[Annotated element entries]
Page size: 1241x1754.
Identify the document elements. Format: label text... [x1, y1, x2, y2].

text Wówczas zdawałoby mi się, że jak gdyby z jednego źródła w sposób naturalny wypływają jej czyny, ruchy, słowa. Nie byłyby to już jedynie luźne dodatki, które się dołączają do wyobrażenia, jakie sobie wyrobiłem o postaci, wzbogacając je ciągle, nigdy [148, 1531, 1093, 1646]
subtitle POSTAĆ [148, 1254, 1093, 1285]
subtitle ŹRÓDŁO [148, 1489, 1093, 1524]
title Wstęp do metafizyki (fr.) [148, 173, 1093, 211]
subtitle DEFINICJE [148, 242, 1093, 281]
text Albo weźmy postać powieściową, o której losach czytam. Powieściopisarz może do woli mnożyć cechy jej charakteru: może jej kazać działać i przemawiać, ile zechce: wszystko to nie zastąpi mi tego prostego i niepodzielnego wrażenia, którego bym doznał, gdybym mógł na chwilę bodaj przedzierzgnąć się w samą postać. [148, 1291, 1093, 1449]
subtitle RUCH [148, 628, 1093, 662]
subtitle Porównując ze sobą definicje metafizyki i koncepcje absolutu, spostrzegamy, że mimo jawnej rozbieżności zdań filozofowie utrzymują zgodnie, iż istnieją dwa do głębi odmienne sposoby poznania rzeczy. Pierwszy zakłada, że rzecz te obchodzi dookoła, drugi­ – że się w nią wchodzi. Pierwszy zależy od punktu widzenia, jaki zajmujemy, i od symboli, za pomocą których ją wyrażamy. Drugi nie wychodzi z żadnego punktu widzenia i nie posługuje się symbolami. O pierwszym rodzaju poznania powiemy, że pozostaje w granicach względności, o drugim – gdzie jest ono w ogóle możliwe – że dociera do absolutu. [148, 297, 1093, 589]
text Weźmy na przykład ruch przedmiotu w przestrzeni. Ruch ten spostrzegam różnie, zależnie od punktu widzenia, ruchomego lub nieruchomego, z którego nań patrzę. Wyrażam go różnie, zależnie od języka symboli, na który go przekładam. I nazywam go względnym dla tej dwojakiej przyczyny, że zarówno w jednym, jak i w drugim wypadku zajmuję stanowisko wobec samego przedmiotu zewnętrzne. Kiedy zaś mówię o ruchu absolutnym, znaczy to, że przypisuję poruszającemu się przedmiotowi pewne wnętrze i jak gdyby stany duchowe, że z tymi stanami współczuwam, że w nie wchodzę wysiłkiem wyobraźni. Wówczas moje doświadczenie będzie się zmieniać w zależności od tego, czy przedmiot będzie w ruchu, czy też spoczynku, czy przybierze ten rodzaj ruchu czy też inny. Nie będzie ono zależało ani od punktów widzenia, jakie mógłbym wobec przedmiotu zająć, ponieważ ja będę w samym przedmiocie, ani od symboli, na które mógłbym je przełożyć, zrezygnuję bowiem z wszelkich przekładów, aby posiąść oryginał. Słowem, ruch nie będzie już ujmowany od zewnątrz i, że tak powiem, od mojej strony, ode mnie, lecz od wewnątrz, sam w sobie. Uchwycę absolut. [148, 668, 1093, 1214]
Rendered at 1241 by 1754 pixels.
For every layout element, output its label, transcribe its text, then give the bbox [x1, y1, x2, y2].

- _EXERCISE BRIEF_
Can you reproduce all the material above line for line, with no changes?

- _RESPONSE FOR THIS EXERCISE_
Page size: 1241x1754.
Identify the document elements. Format: label text... [x1, y1, x2, y2].

text Wówczas zdawałoby mi się, że jak gdyby z jednego źródła w sposób naturalny wypływają jej czyny, ruchy, słowa. Nie byłyby to już jedynie luźne dodatki, które się dołączają do wyobrażenia, jakie sobie wyrobiłem o postaci, wzbogacając je ciągle, nigdy [148, 1531, 1093, 1646]
subtitle POSTAĆ [148, 1254, 1093, 1285]
subtitle ŹRÓDŁO [148, 1489, 1093, 1524]
title Wstęp do metafizyki (fr.) [148, 173, 1093, 211]
subtitle DEFINICJE [148, 242, 1093, 281]
text Albo weźmy postać powieściową, o której losach czytam. Powieściopisarz może do woli mnożyć cechy jej charakteru: może jej kazać działać i przemawiać, ile zechce: wszystko to nie zastąpi mi tego prostego i niepodzielnego wrażenia, którego bym doznał, gdybym mógł na chwilę bodaj przedzierzgnąć się w samą postać. [148, 1291, 1093, 1449]
subtitle RUCH [148, 628, 1093, 662]
subtitle Porównując ze sobą definicje metafizyki i koncepcje absolutu, spostrzegamy, że mimo jawnej rozbieżności zdań filozofowie utrzymują zgodnie, iż istnieją dwa do głębi odmienne sposoby poznania rzeczy. Pierwszy zakłada, że rzecz te obchodzi dookoła, drugi­ – że się w nią wchodzi. Pierwszy zależy od punktu widzenia, jaki zajmujemy, i od symboli, za pomocą których ją wyrażamy. Drugi nie wychodzi z żadnego punktu widzenia i nie posługuje się symbolami. O pierwszym rodzaju poznania powiemy, że pozostaje w granicach względności, o drugim – gdzie jest ono w ogóle możliwe – że dociera do absolutu. [148, 297, 1093, 589]
text Weźmy na przykład ruch przedmiotu w przestrzeni. Ruch ten spostrzegam różnie, zależnie od punktu widzenia, ruchomego lub nieruchomego, z którego nań patrzę. Wyrażam go różnie, zależnie od języka symboli, na który go przekładam. I nazywam go względnym dla tej dwojakiej przyczyny, że zarówno w jednym, jak i w drugim wypadku zajmuję stanowisko wobec samego przedmiotu zewnętrzne. Kiedy zaś mówię o ruchu absolutnym, znaczy to, że przypisuję poruszającemu się przedmiotowi pewne wnętrze i jak gdyby stany duchowe, że z tymi stanami współczuwam, że w nie wchodzę wysiłkiem wyobraźni. Wówczas moje doświadczenie będzie się zmieniać w zależności od tego, czy przedmiot będzie w ruchu, czy też spoczynku, czy przybierze ten rodzaj ruchu czy też inny. Nie będzie ono zależało ani od punktów widzenia, jakie mógłbym wobec przedmiotu zająć, ponieważ ja będę w samym przedmiocie, ani od symboli, na które mógłbym je przełożyć, zrezygnuję bowiem z wszelkich przekładów, aby posiąść oryginał. Słowem, ruch nie będzie już ujmowany od zewnątrz i, że tak powiem, od mojej strony, ode mnie, lecz od wewnątrz, sam w sobie. Uchwycę absolut. [148, 668, 1093, 1214]
Rendered at 1241 by 1754 pixels.
For every layout element, output its label, transcribe its text, then give the bbox [x1, y1, x2, y2].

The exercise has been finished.